*** Opening THE DATA ***

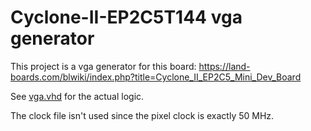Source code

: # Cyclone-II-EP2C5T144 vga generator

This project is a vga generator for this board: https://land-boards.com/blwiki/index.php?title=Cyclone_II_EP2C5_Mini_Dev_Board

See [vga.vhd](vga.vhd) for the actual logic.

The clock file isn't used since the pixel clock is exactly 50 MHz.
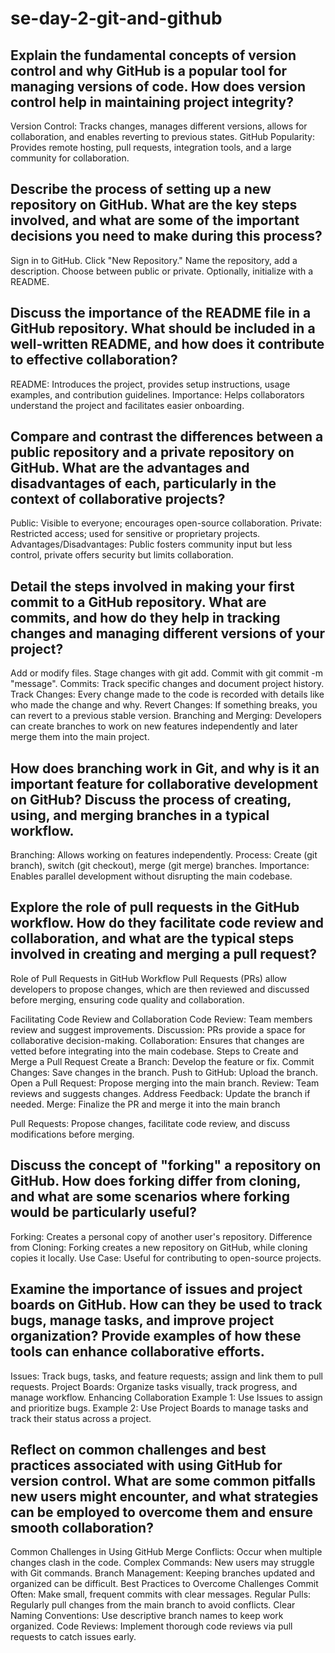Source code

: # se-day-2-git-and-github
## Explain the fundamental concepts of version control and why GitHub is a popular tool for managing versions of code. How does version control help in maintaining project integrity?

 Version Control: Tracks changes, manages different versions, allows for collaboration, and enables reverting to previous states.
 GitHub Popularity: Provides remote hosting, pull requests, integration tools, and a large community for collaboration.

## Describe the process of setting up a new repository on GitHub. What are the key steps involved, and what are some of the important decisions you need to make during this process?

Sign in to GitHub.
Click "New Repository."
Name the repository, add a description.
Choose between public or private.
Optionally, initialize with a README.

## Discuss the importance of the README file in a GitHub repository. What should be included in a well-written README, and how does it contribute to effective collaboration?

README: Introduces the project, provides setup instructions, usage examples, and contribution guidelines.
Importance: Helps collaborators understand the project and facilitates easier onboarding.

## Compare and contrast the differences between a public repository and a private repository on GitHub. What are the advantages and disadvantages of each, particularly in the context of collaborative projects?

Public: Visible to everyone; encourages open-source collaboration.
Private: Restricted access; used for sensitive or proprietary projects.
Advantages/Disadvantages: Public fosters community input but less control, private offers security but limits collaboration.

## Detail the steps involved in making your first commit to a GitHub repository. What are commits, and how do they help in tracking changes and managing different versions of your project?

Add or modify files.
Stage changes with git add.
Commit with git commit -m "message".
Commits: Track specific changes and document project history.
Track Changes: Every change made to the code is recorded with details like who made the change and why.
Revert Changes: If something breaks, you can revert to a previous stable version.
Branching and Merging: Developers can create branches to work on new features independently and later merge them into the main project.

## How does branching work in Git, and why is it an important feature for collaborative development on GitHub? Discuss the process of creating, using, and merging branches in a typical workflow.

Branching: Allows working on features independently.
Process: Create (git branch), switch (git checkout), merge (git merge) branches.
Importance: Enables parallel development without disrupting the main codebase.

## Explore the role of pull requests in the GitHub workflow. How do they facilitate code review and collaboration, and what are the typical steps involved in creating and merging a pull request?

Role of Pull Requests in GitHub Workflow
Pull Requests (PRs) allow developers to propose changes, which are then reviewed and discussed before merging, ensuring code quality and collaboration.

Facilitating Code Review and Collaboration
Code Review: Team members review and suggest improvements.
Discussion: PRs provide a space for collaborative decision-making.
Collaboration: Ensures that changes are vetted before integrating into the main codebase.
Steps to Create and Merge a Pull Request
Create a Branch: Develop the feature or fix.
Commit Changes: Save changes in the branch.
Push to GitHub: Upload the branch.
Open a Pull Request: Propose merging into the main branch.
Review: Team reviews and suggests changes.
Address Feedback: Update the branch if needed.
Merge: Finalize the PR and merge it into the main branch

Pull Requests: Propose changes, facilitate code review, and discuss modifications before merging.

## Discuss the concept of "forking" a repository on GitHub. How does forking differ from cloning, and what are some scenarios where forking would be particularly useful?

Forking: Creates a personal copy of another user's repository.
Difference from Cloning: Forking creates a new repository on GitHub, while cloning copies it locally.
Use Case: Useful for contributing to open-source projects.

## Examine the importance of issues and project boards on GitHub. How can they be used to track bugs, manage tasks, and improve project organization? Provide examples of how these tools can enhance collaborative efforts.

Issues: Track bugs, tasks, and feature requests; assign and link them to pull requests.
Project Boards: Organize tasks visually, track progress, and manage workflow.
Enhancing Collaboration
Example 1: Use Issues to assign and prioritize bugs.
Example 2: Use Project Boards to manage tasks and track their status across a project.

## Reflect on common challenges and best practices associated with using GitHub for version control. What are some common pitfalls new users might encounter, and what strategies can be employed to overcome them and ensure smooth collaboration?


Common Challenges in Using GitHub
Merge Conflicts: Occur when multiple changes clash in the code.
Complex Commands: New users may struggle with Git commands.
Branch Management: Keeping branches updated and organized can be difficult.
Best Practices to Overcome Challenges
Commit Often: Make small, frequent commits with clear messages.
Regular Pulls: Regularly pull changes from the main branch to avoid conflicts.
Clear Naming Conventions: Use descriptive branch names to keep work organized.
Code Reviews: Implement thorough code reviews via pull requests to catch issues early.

*** Closing THE DATA ***
*** Opening THE DATA ***

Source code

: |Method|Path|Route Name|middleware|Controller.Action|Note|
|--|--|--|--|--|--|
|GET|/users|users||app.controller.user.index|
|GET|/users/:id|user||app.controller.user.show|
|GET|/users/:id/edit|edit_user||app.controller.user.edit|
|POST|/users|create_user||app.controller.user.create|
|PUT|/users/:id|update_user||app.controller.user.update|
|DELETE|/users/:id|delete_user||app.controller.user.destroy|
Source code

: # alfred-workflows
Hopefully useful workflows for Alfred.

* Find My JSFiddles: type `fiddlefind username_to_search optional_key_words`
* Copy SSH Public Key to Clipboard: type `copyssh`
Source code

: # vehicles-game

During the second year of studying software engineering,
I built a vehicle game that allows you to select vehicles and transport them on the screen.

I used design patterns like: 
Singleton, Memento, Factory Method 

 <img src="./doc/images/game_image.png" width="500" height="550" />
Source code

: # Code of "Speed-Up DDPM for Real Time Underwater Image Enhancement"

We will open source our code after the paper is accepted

*** Closing THE DATA ***
*** Opening THE DATA ***

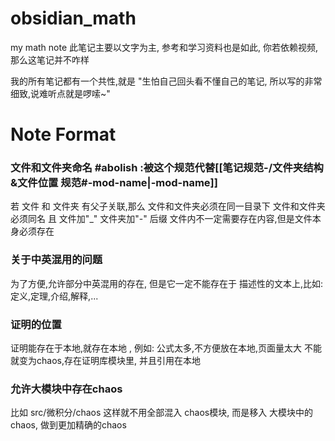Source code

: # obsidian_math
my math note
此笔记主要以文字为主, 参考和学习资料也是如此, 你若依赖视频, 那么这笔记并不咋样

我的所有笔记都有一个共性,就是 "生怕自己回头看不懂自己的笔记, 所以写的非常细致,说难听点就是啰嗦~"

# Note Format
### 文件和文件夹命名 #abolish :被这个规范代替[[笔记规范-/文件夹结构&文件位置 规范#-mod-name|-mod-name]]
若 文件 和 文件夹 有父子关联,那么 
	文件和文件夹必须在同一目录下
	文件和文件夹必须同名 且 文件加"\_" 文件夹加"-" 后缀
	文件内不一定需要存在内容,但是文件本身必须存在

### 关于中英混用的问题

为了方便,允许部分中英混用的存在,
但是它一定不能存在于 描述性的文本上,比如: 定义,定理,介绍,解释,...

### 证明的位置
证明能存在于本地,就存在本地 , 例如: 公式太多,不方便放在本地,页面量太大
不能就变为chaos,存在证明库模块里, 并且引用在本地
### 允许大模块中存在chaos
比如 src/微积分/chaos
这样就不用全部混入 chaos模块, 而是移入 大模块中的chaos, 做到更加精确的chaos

*** Closing THE DATA ***

● **TASK INSTRUCTIONS**
For this exercise, repeat exactly the lines of the data above from the one with "Example 1: Use" down to the one with "Clear Naming Conventions: Use", both end lines included.

● **ANSWER BOX**
Example 1: Use Issues to assign and prioritize bugs.
Example 2: Use Project Boards to manage tasks and track their status across a project.

## Reflect on common challenges and best practices associated with using GitHub for version control. What are some common pitfalls new users might encounter, and what strategies can be employed to overcome them and ensure smooth collaboration?


Common Challenges in Using GitHub
Merge Conflicts: Occur when multiple changes clash in the code.
Complex Commands: New users may struggle with Git commands.
Branch Management: Keeping branches updated and organized can be difficult.
Best Practices to Overcome Challenges
Commit Often: Make small, frequent commits with clear messages.
Regular Pulls: Regularly pull changes from the main branch to avoid conflicts.
Clear Naming Conventions: Use descriptive branch names to keep work organized.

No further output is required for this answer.